[What the task asks]: Copy the text of every item below, changing each "Queen" to "King" and keeping everything else the same. Leave the pictures out.

[Given records]:
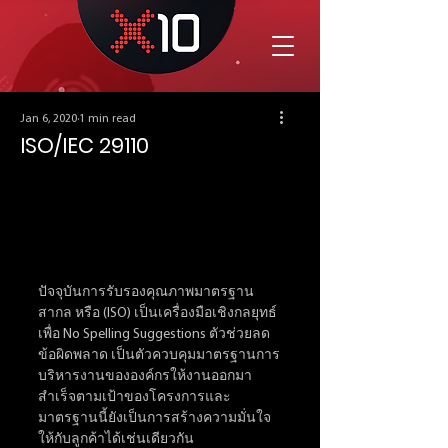
Jan 6, 2020
1 min read
ISO/IEC 29110
ปัจจุบันการรับรองคุณภาพมาตรฐาน
สากล หรือ (ISO) เป็นเครื่องมือเชิงกลยุทธ์
เพื่อ No Spelling Suggestions ตัวช่วยลด
ข้อผิดพลาด เป็นตัวควบคุมมาตรฐานการ
บริหารงานขององค์กรให้งานออกมา
สำเร็จตามเป้าของโครงการและ
มาตรฐานนี้ยังเป็นการสร้างความมั่นใจ
ให้กับลูกค้าได้เช่นเดียวกัน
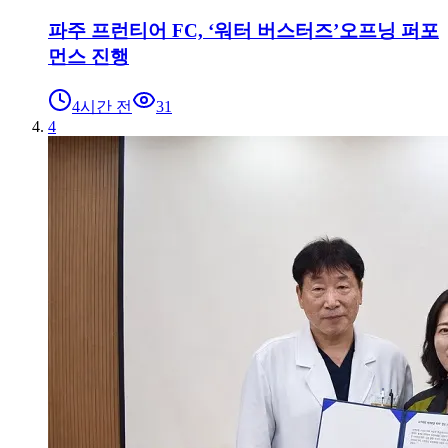
파주 프런티어 FC, ‘워터 버스터즈’오프닝 퍼포
먼스 진행
4시간 전
31
4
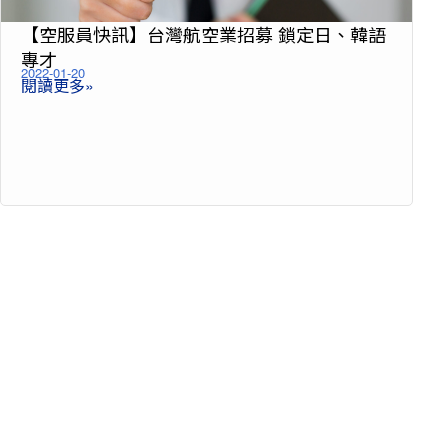
【空服員快訊】台灣航空業招募 鎖定日、韓語
專才
2022-01-20
閱讀更多»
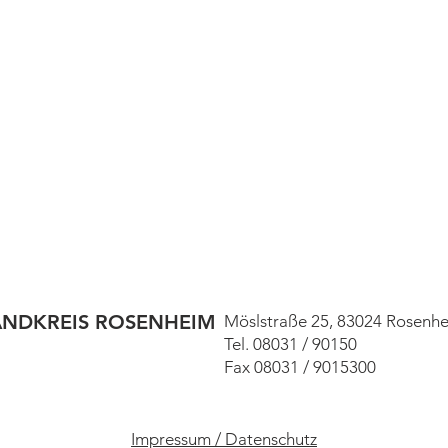
ANDKREIS ROSENHEIM
Möslstraße 25, 83024 Rosenh
Tel. 08031 / 90150
Fax 08031 / 9015300
Impressum / Datenschutz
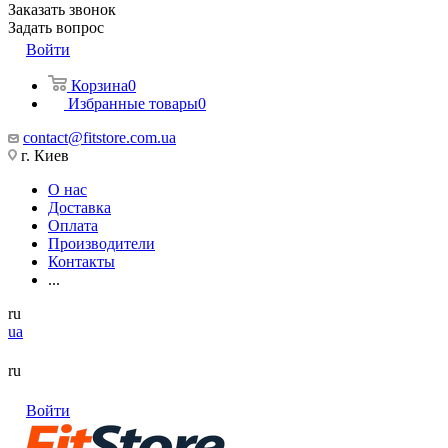
Заказать звонок
Задать вопрос
Войти
Корзина
0
Избранные товары
0
contact@fitstore.com.ua
г. Киев
О нас
Доставка
Оплата
Производители
Контакты
...
ru
ua
ru
Войти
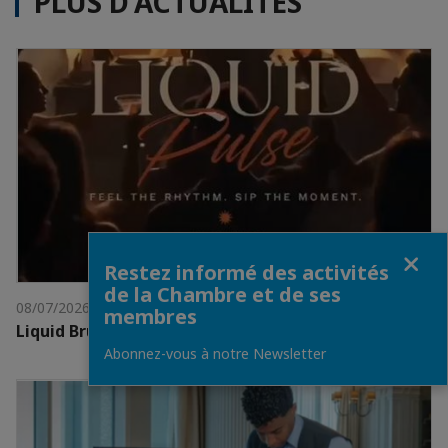
PLUS D'ACTUALITÉS
Fermer
Restez informé des activités
de la Chambre et de ses
08/07/2026
membres
Liquid Brunch au The Score, Pullman Doha West Bay
Abonnez-vous à notre Newsletter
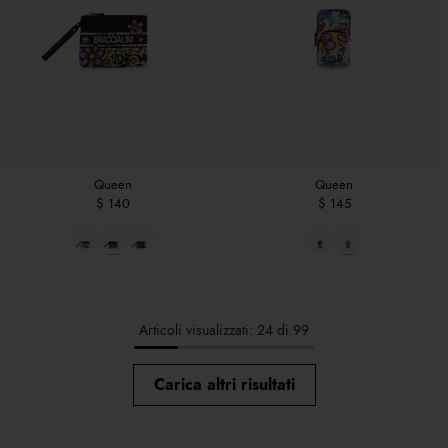
Queen
Queen
$ 140
$ 145
Articoli visualizzati: 24 di 99
Carica altri risultati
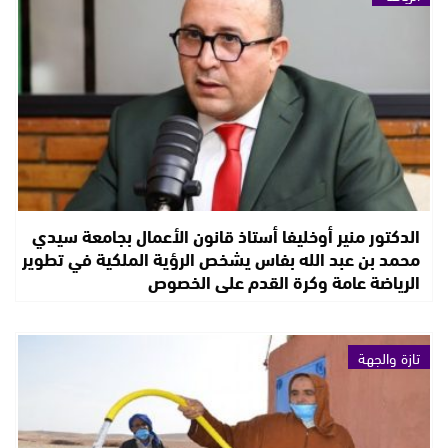
الدكتور منير أوخليفا أستاذ قانون الأعمال بجامعة سيدي
محمد بن عبد الله بفاس يشخص الرؤية الملكية في تطوير
الرياضة عامة وكرة القدم على الخصوص
تازة والجهة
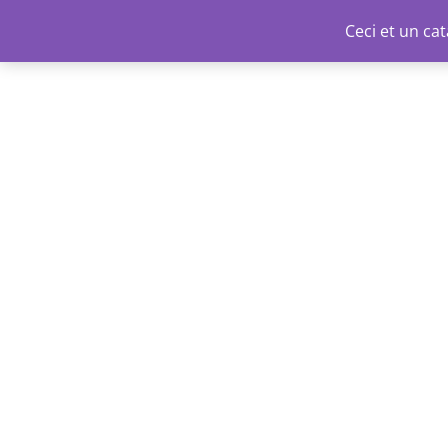
Aller
Ceci et un c
au
contenu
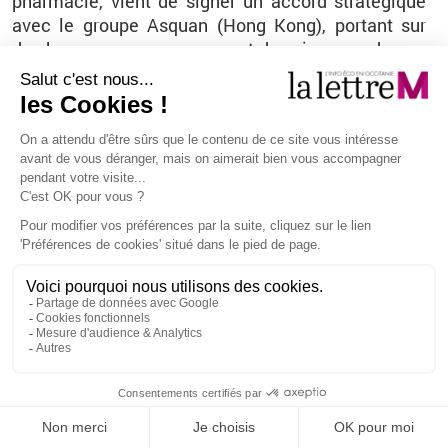
phar­ma­cie, vient de si­gner un ac­cord stra­té­gique
avec le groupe As­quan (Hong Kong), por­tant sur
des brosses pour mas­ca­ras et des pin­ceaux de ma­
quillage an­ti­mi­cro­biens et plus hy­gié­niques. «
Ce
par­te­na­riat tech­no­lo­gique de­vrait nous per­mettre
de nous dé­ve­lop­per sur le mar­ché amé­ri­cain au­
près des marques de la cos­mé­tique
», ex­plique Loïc
Mar­chin, qui lorgne éga­le­ment sur le mar­ché ja­po­
nais.
Alexandre Léoty / leo­ty@​la­let­trem.​net
Vous êtes ici
Tous droits réservés - La lettre
M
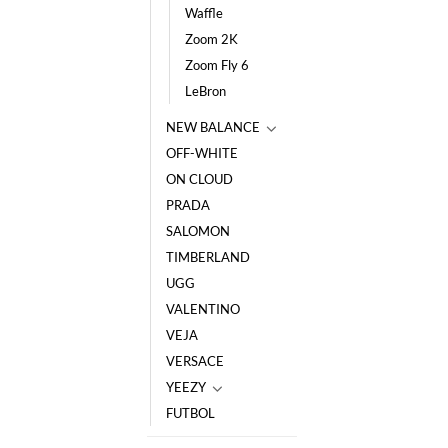
Waffle
Zoom 2K
Zoom Fly 6
LeBron
NEW BALANCE
OFF-WHITE
ON CLOUD
PRADA
SALOMON
TIMBERLAND
UGG
VALENTINO
VEJA
VERSACE
YEEZY
FUTBOL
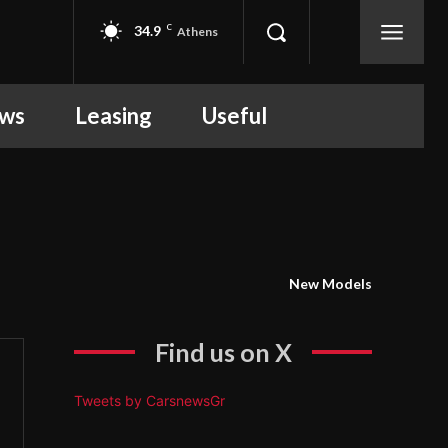
34.9
C
Athens
ews
Leasing
Useful
New Models
Find us on X
Tweets by CarsnewsGr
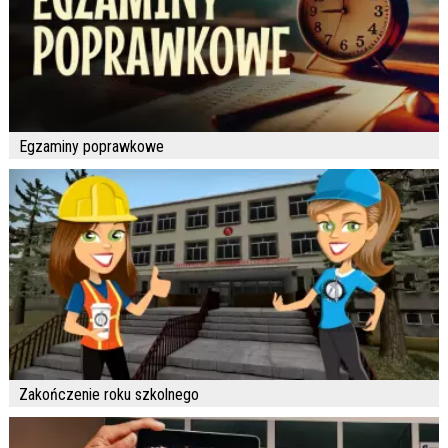
Egzaminy poprawkowe
Zakończenie roku szkolnego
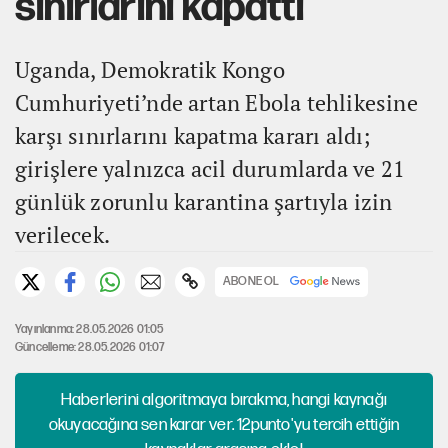
sınırlarını kapattı
Uganda, Demokratik Kongo
Cumhuriyeti’nde artan Ebola tehlikesine
karşı sınırlarını kapatma kararı aldı;
girişlere yalnızca acil durumlarda ve 21
günlük zorunlu karantina şartıyla izin
verilecek.
ABONE OL
Yayınlanma: 28.05.2026 01:05
Güncelleme: 28.05.2026 01:07
Haberlerini algoritmaya bırakma, hangi kaynağı
okuyacağına sen karar ver. 12punto'yu tercih ettiğin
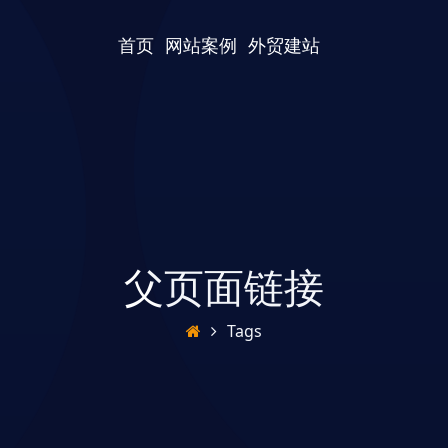
首页
网站案例
外贸建站
父页面链接
Tags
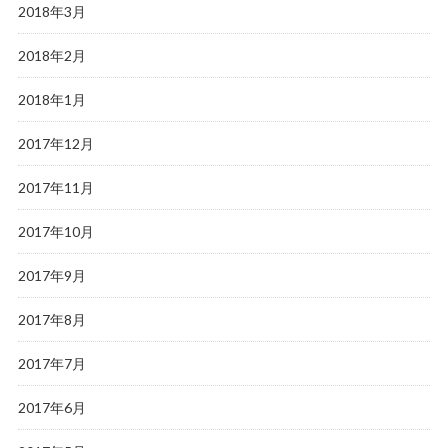
2018年3月
2018年2月
2018年1月
2017年12月
2017年11月
2017年10月
2017年9月
2017年8月
2017年7月
2017年6月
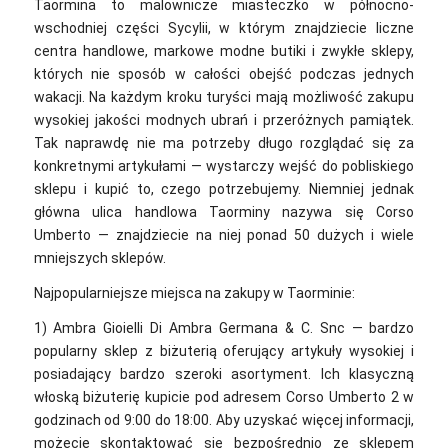
Taormina to malownicze miasteczko w północno-
wschodniej części Sycylii, w którym znajdziecie liczne
centra handlowe, markowe modne butiki i zwykłe sklepy,
których nie sposób w całości obejść podczas jednych
wakacji. Na każdym kroku turyści mają możliwość zakupu
wysokiej jakości modnych ubrań i przeróżnych pamiątek.
Tak naprawdę nie ma potrzeby długo rozglądać się za
konkretnymi artykułami — wystarczy wejść do pobliskiego
sklepu i kupić to, czego potrzebujemy. Niemniej jednak
główna ulica handlowa Taorminy nazywa się Corso
Umberto — znajdziecie na niej ponad 50 dużych i wiele
mniejszych sklepów.
Najpopularniejsze miejsca na zakupy w Taorminie:
1) Ambra Gioielli Di Ambra Germana & C. Snc — bardzo
popularny sklep z biżuterią oferujący artykuły wysokiej i
posiadający bardzo szeroki asortyment. Ich klasyczną
włoską biżuterię kupicie pod adresem Corso Umberto 2 w
godzinach od 9:00 do 18:00. Aby uzyskać więcej informacji,
możecie skontaktować się bezpośrednio ze sklepem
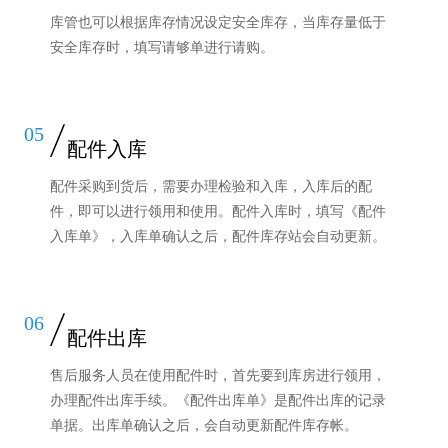
库管也可以根据库存情况设定安全库存，当库存量低于
安全库存时，填写请够单进行请购。
05
配件入库
配件采购到货后，需要办理检验和入库，入库后的配
件，即可以进行领用和使用。配件入库时，填写《配件
入库单》，入库单确认之后，配件库存站会自动更新。
06
配件出库
售后服务人员在使用配件时，首先要到库房进行领用，
办理配件出库手续。《配件出库单》是配件出库的记录
单据。出库单确认之后，会自动更新配件库存帐。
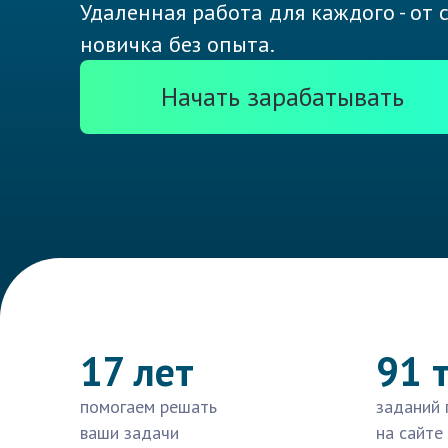
Удаленная работа для каждого - от
новичка без опыта.
Начать зарабатывать
17 лет
91 
помогаем решать
заданий 
ваши задачи
на сайте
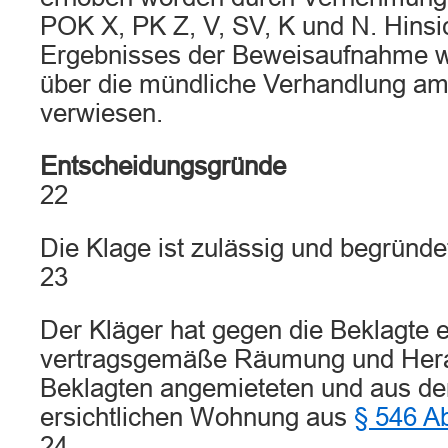
POK X, PK Z, V, SV, K und N. Hinsic
Ergebnisses der Beweisaufnahme wi
über die mündliche Verhandlung am
verwiesen.
Entscheidungsgründe
22
Die Klage ist zulässig und begründe
23
Der Kläger hat gegen die Beklagte 
vertragsgemäße Räumung und Hera
Beklagten angemieteten und aus d
ersichtlichen Wohnung aus
§ 546 A
24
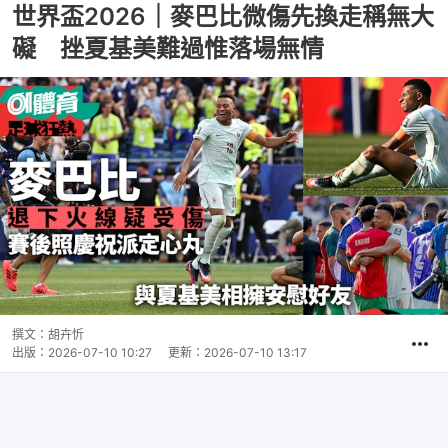
世界盃2026｜麥巴比微傷先換走稱無大
礙 挫夏基美難過惟落場無情
撰文：
胡卉忻
出版：
2026-07-10 10:27
更新：
2026-07-10 13:17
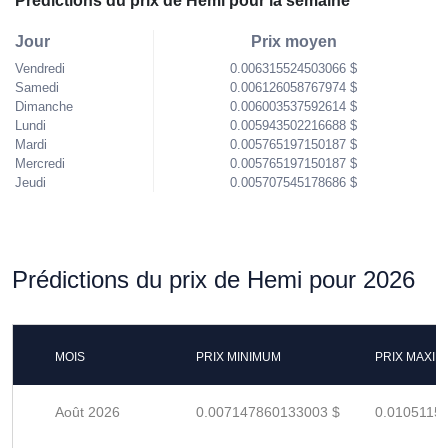
Prédictions du prix de Hemi pour la semaine
Jour
Prix moyen
Vendredi
0.006315524503066 $
Samedi
0.006126058767974 $
Dimanche
0.006003537592614 $
Lundi
0.005943502216688 $
Mardi
0.005765197150187 $
Mercredi
0.005765197150187 $
Jeudi
0.005707545178686 $
Prédictions du prix de Hemi pour 2026
MOIS
PRIX MINIMUM
PRIX MAXI
Août 2026
0.007147860133003 $
0.0105115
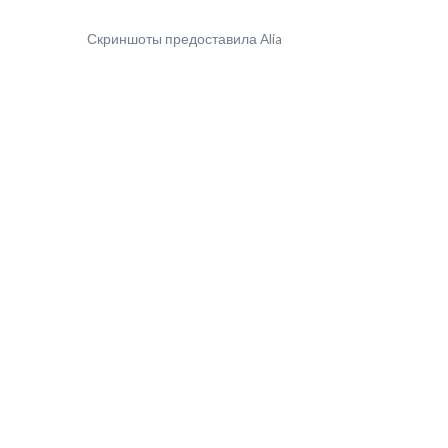
Скриншоты предоставила Alia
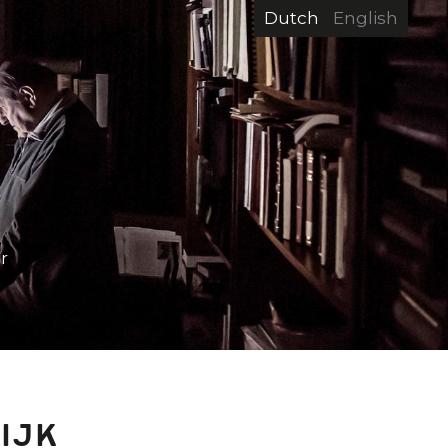
Dutch
English
r
ijk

[Reply]:
Jan 6, 2020
1 min read
ISO/IEC 29110
ปัจจุบันการรับรองคุณภาพมาตรฐาน
สากล หรือ (ISO) เป็นเครื่องมือเชิงกลยุทธ์
เพื่อ No Spelling Suggestions ตัวช่วยลด
ข้อผิดพลาด เป็นตัวควบคุมมาตรฐานการ
บริหารงานขององค์กรให้งานออกมา
สำเร็จตามเป้าของโครงการและ
มาตรฐานนี้ยังเป็นการสร้างความมั่นใจ
ให้กับลูกค้าได้เช่นเดียวกัน
파주 프런티어 FC, ‘워터 버스터즈’오프닝 퍼포
먼스 진행
4시간 전
31
4
【空服員快訊】台灣航空業招募 鎖定日、韓語
專才
2022-01-20
閱讀更多»
ANDKREIS ROSENHEIM
Möslstraße 25, 83024 Rosenh
Tel. 08031 / 90150
Fax 08031 / 9015300
Impressum / Datenschutz
Заказать звонок
Задать вопрос
Войти
Корзина
0
Избранные товары
0
contact@fitstore.com.ua
г. Киев
О нас
Доставка
Оплата
Производители
Контакты
...
ru
ua
ru
Войти
PLUS D'ACTUALITÉS
Fermer
Restez informé des activités
de la Chambre et de ses
08/07/2026
membres
Liquid Brunch au The Score, Pullman Doha West Bay
Abonnez-vous à notre Newsletter
King
King
$ 140
$ 145
Articoli visualizzati: 24 di 99
Carica altri risultati
الدكتور منير أوخليفا أستاذ قانون الأعمال بجامعة سيدي
محمد بن عبد الله بفاس يشخص الرؤية الملكية في تطوير
الرياضة عامة وكرة القدم على الخصوص
تازة والجهة
Aller
Ceci et un c
au
contenu
phar­ma­cie, vient de si­gner un ac­cord stra­té­gique
avec le groupe As­quan (Hong Kong), por­tant sur
des brosses pour mas­ca­ras et des pin­ceaux de ma­
quillage an­ti­mi­cro­biens et plus hy­gié­niques. «
Ce
par­te­na­riat tech­no­lo­gique de­vrait nous per­mettre
de nous dé­ve­lop­per sur le mar­ché amé­ri­cain au­
près des marques de la cos­mé­tique
», ex­plique Loïc
Mar­chin, qui lorgne éga­le­ment sur le mar­ché ja­po­
nais.
Alexandre Léoty / leo­ty@​la­let­trem.​net
Vous êtes ici
Tous droits réservés - La lettre
M
Waffle
Zoom 2K
Zoom Fly 6
LeBron
NEW BALANCE
OFF-WHITE
ON CLOUD
PRADA
SALOMON
TIMBERLAND
UGG
VALENTINO
VEJA
VERSACE
YEEZY
FUTBOL
34.9
C
Athens
ews
Leasing
Useful
New Models
Find us on X
Tweets by CarsnewsGr
Egzaminy poprawkowe
Zakończenie roku szkolnego
sınırlarını kapattı
Uganda, Demokratik Kongo
Cumhuriyeti’nde artan Ebola tehlikesine
karşı sınırlarını kapatma kararı aldı;
girişlere yalnızca acil durumlarda ve 21
günlük zorunlu karantina şartıyla izin
verilecek.
ABONE OL
Yayınlanma: 28.05.2026 01:05
Güncelleme: 28.05.2026 01:07
Haberlerini algoritmaya bırakma, hangi kaynağı
okuyacağına sen karar ver. 12punto'yu tercih ettiğin
首页
网站案例
外贸建站
父页面链接
Tags
2018年3月
2018年2月
2018年1月
2017年12月
2017年11月
2017年10月
2017年9月
2017年8月
2017年7月
2017年6月
Taormina to malownicze miasteczko w północno-
wschodniej części Sycylii, w którym znajdziecie liczne
centra handlowe, markowe modne butiki i zwykłe sklepy,
których nie sposób w całości obejść podczas jednych
wakacji. Na każdym kroku turyści mają możliwość zakupu
wysokiej jakości modnych ubrań i przeróżnych pamiątek.
Tak naprawdę nie ma potrzeby długo rozglądać się za
konkretnymi artykułami — wystarczy wejść do pobliskiego
sklepu i kupić to, czego potrzebujemy. Niemniej jednak
główna ulica handlowa Taorminy nazywa się Corso
Umberto — znajdziecie na niej ponad 50 dużych i wiele
mniejszych sklepów.
Najpopularniejsze miejsca na zakupy w Taorminie:
1) Ambra Gioielli Di Ambra Germana & C. Snc — bardzo
popularny sklep z biżuterią oferujący artykuły wysokiej i
posiadający bardzo szeroki asortyment. Ich klasyczną
włoską biżuterię kupicie pod adresem Corso Umberto 2 w
godzinach od 9:00 do 18:00. Aby uzyskać więcej informacji,
możecie skontaktować się bezpośrednio ze sklepem
库管也可以根据库存情况设定安全库存，当库存量低于
安全库存时，填写请够单进行请购。
05
配件入库
配件采购到货后，需要办理检验和入库，入库后的配
件，即可以进行领用和使用。配件入库时，填写《配件
入库单》，入库单确认之后，配件库存站会自动更新。
06
配件出库
售后服务人员在使用配件时，首先要到库房进行领用，
办理配件出库手续。《配件出库单》是配件出库的记录
单据。出库单确认之后，会自动更新配件库存帐。
Удаленная работа для каждого - от
новичка без опыта.
Начать зарабатывать
17 лет
91 
помогаем решать
заданий 
ваши задачи
на сайте
POK X, PK Z, V, SV, K und N. Hinsic
Ergebnisses der Beweisaufnahme wi
über die mündliche Verhandlung am
verwiesen.
Entscheidungsgründe
22
Die Klage ist zulässig und begründe
23
Der Kläger hat gegen die Beklagte 
vertragsgemäße Räumung und Hera
Beklagten angemieteten und aus d
ersichtlichen Wohnung aus
§ 546 A
24
世界盃2026｜麥巴比微傷先換走稱無大
礙 挫夏基美難過惟落場無情
撰文：
胡卉忻
出版：
2026-07-10 10:27
更新：
2026-07-10 13:17
Prédictions du prix de Hemi pour la semaine
Jour
Prix moyen
Vendredi
0.006315524503066 $
Samedi
0.006126058767974 $
Dimanche
0.006003537592614 $
Lundi
0.005943502216688 $
Mardi
0.005765197150187 $
Mercredi
0.005765197150187 $
Jeudi
0.005707545178686 $
Prédictions du prix de Hemi pour 2026
MOIS
PRIX MINIMUM
PRIX MAXI
Août 2026
0.007147860133003 $
0.0105115
Скриншоты предоставила Alia
Dutch
English
r
ijk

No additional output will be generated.